TASK DIRECTIONS: Substitute "bounding box" for "bbox" throughout the data below, and copy the rest unchanged except for the pictures, which you should leave out.

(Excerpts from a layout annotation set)
>> begin
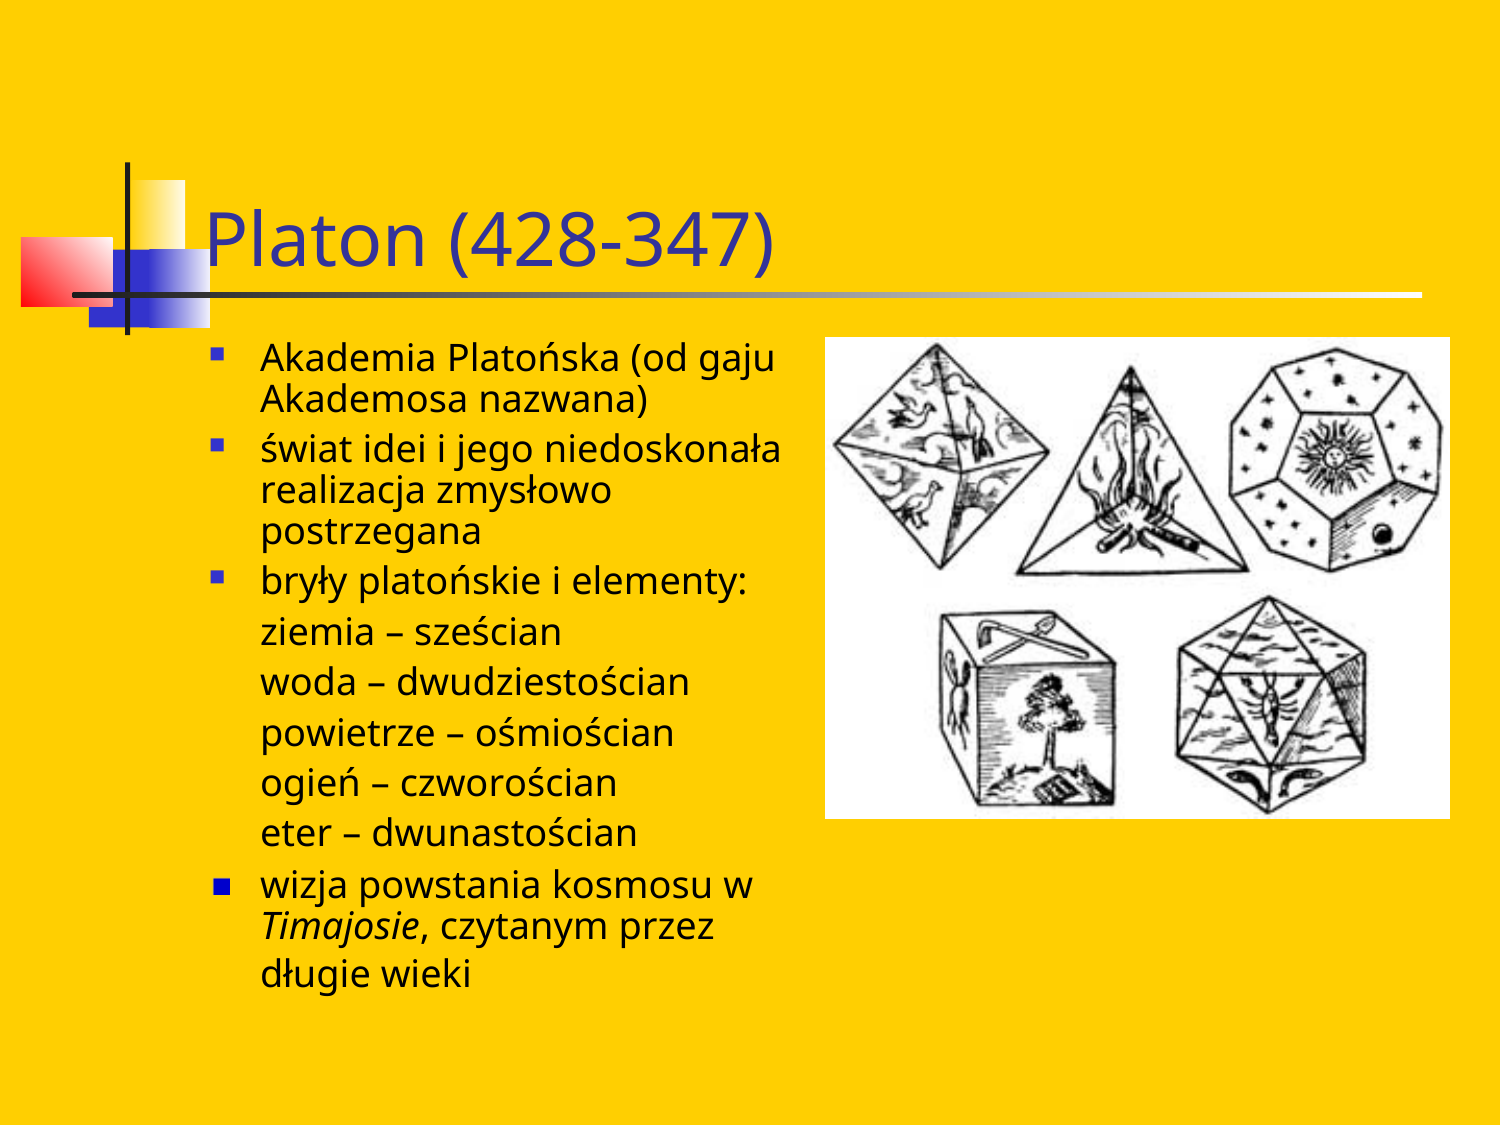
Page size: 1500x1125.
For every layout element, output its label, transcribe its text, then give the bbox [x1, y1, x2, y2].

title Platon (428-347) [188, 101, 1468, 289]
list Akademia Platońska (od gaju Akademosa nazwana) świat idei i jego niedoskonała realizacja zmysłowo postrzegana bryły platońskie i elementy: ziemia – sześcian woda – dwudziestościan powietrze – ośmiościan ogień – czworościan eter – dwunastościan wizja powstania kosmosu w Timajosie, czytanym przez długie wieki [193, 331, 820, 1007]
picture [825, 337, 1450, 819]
>> end
EXERCISE RESULT:
Page size: 1500x1125.
For every layout element, output its label, transcribe its text, then give the bounding box [x1, y1, x2, y2].

title Platon (428-347) [188, 101, 1468, 289]
list Akademia Platońska (od gaju Akademosa nazwana) świat idei i jego niedoskonała realizacja zmysłowo postrzegana bryły platońskie i elementy: ziemia – sześcian woda – dwudziestościan powietrze – ośmiościan ogień – czworościan eter – dwunastościan wizja powstania kosmosu w Timajosie, czytanym przez długie wieki [193, 331, 820, 1007]
picture [825, 337, 1450, 819]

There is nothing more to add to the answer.